Melinda — Mark Twain said of writing, "The difference between the right word and an almost right word, is the difference between lightning, and a lightning bug." ...I'm looking for lightning in my colors.

Whether my painting reflects my "uptightness" or a "laid back-ness" ... maybe I have multiple personality disorder...No, that can't be it. Yes, it is! No, it's not. More like, that's what you get from a graphic designer with an attention deficit.

Frank Gardner said...

Something about those pot holes. I think they move right when I am about to pass.
Don't be so hard on yourself.
I just don't see what it is about those hills that you don't like.
I'm looking more at the ridge in the front and those sweet clouds anyway.

Edgar said...

Thanks, Frank, for the encouragement and the visit.

[sigh]... I just want a different solution. I was aiming for something different, but wound up with the same old thing.

Karen said...

Even though everyone has given you so much "trouble" regarding the distant hills, I for one can say that I do understand that frustration about making the same move again and again in your paintings.

I think the frustration is because making the same move makes us realize that we all can only paint as much as we know at any given time and can't go any further without more information. And for me it pisses me off that I don't know or understand more NOW.

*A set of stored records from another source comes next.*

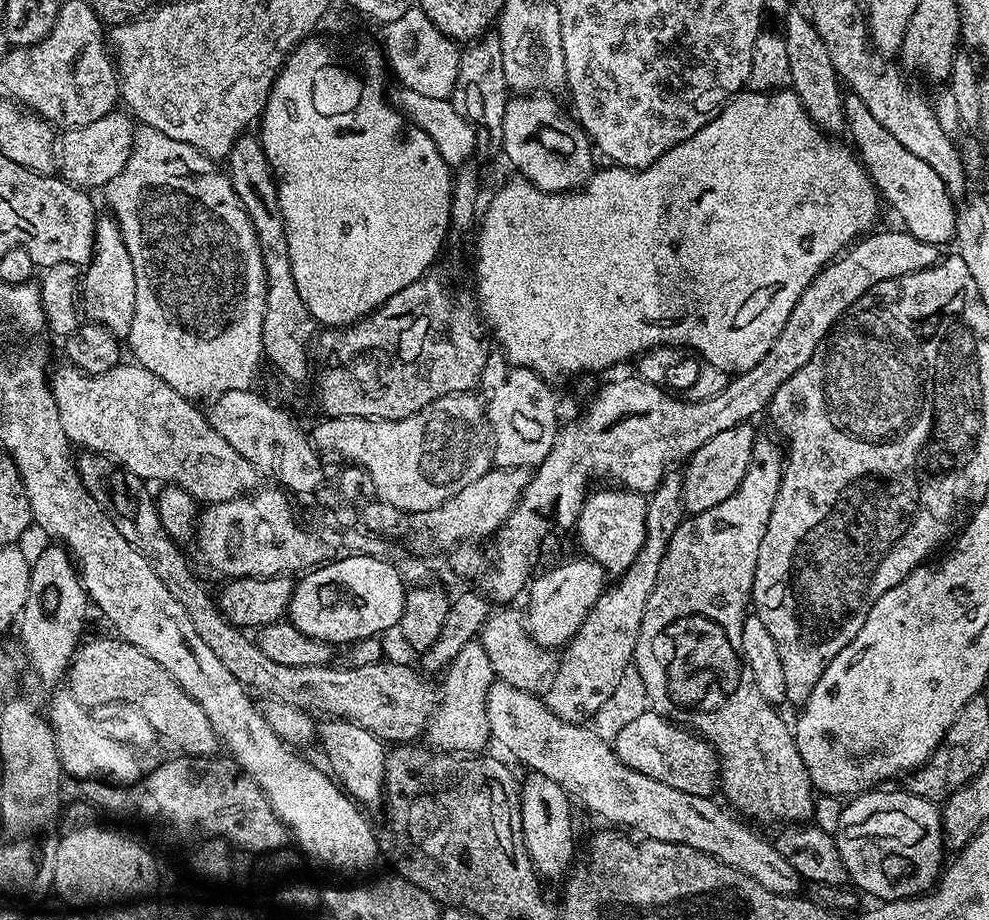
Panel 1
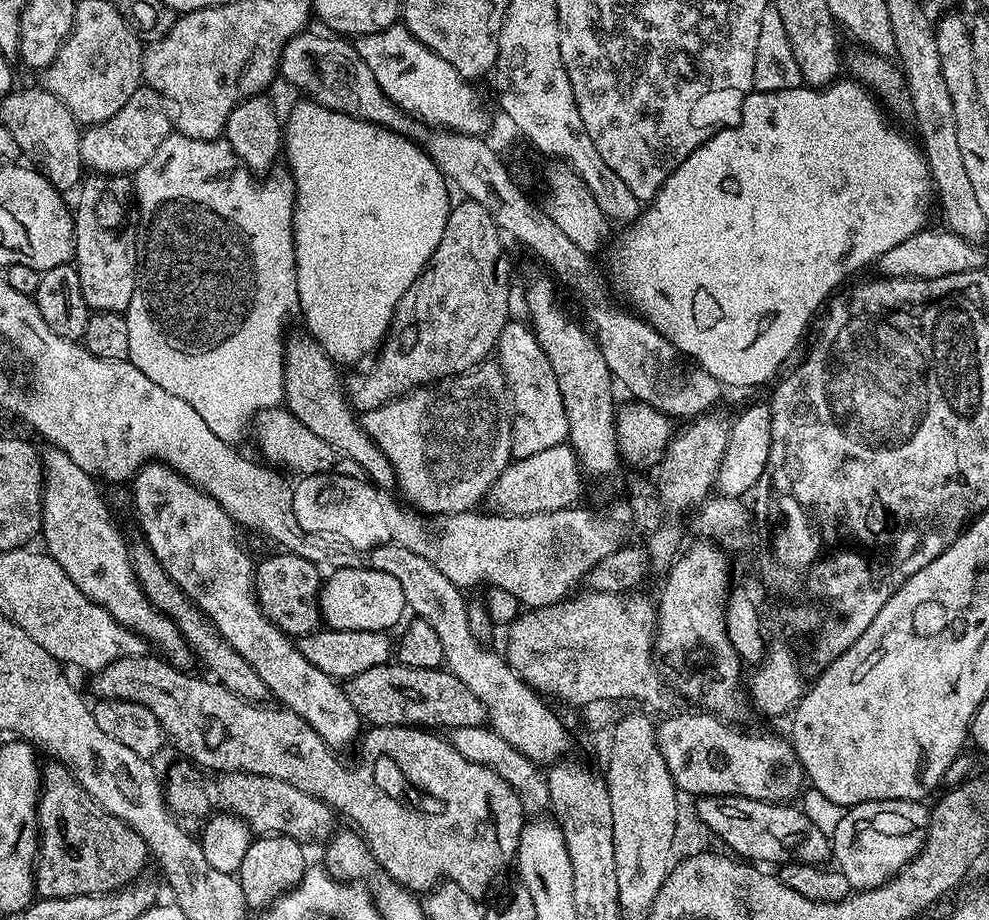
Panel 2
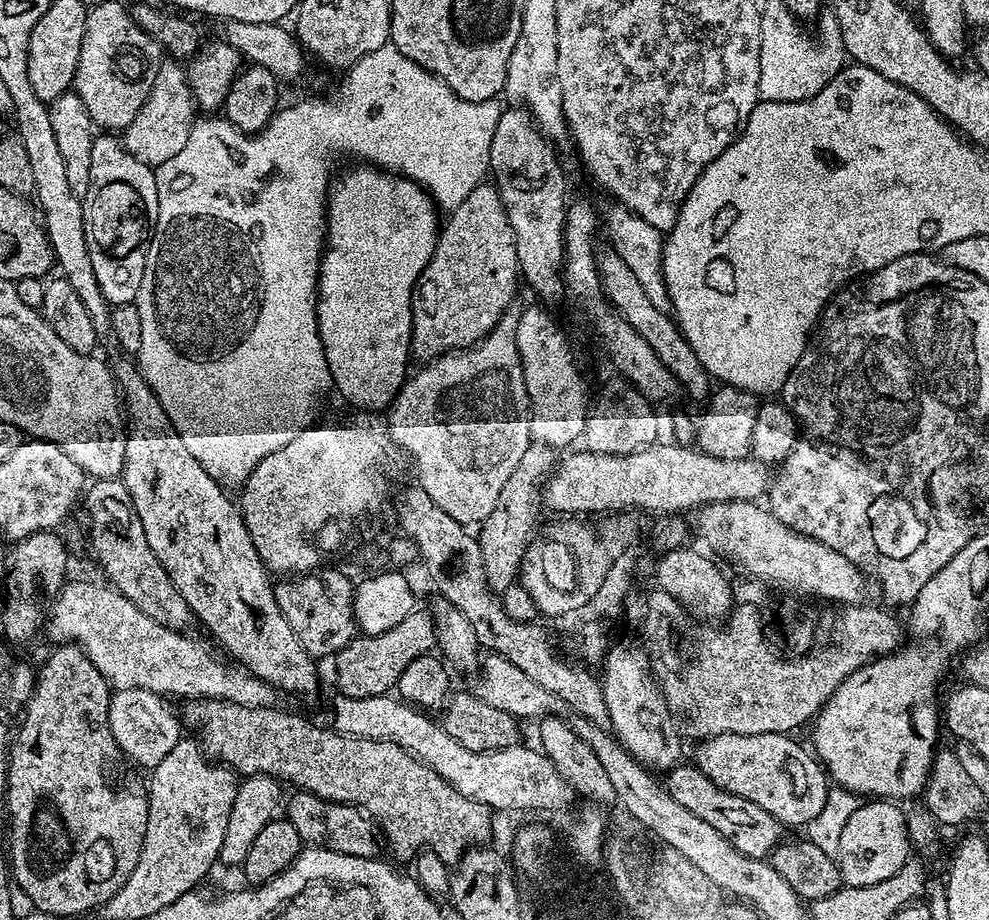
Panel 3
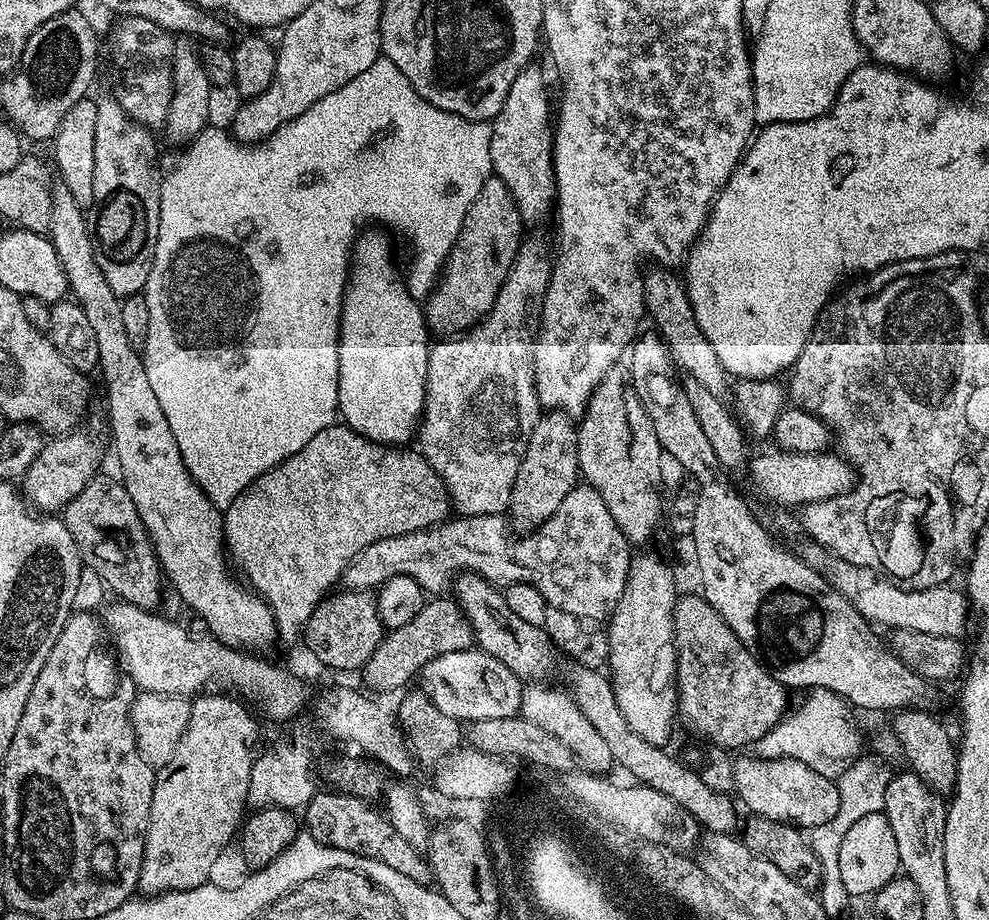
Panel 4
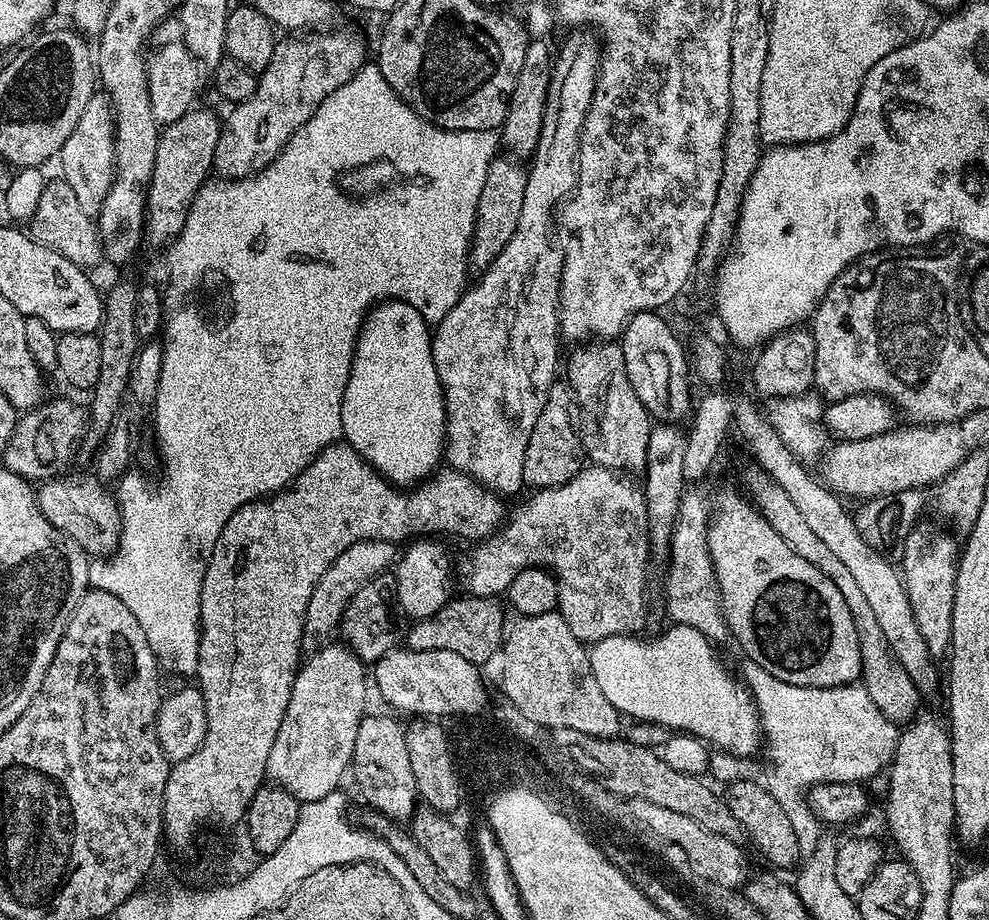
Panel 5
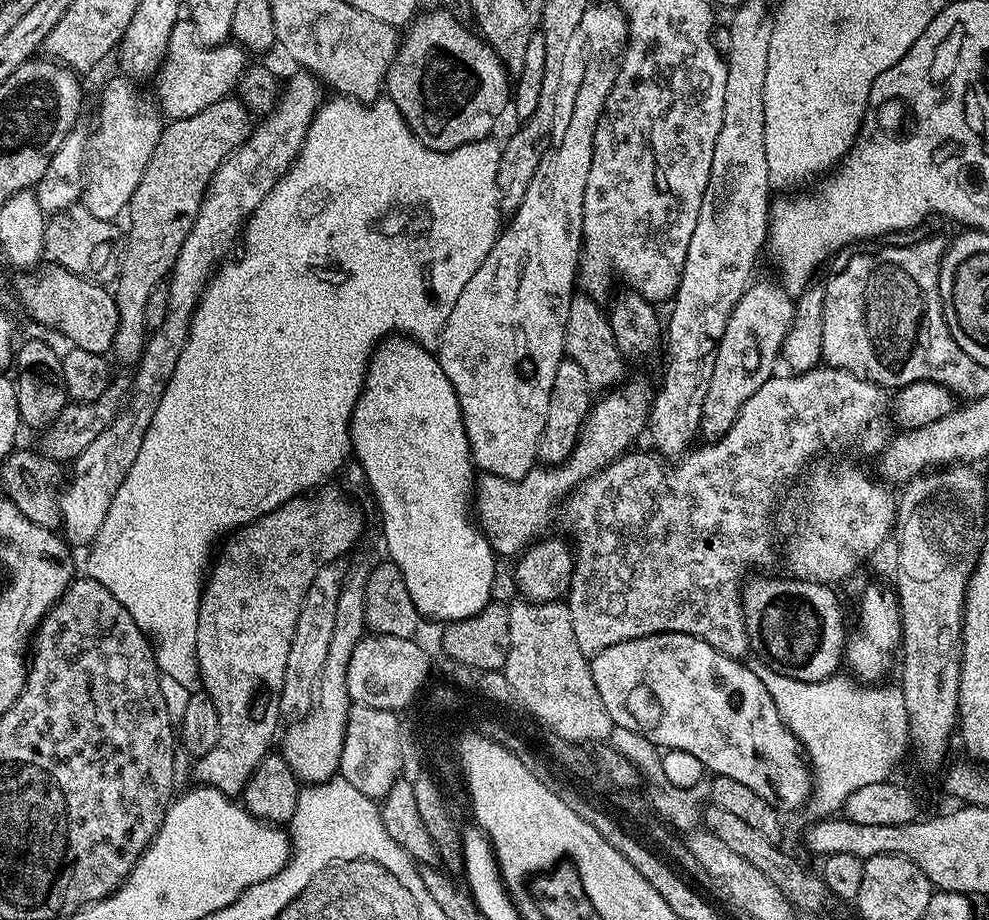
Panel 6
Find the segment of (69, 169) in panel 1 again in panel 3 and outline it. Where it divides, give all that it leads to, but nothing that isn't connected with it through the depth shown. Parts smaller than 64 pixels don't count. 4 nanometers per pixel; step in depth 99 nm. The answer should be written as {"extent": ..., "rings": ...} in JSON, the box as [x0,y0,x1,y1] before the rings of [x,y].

But then, suddenly, without realizing it, you'll reach for something other than the payne's gray...

Edgar said...

Karen — Yes, I'm going to take the Paynes out of the pochade for a while, and then I'll have to make other choices. When I like those results, I'll put it back.

Anonymous said...

Edgar

I totally relate to the "pothole" analogy - how often do I find myself sitting down to paint with some resolve to change what I've been doing only to find at the end of the session that I've managed to accomplish what I meant to avoid yet again! Wince... Actually not much different than the process we use to change most things about ourselves.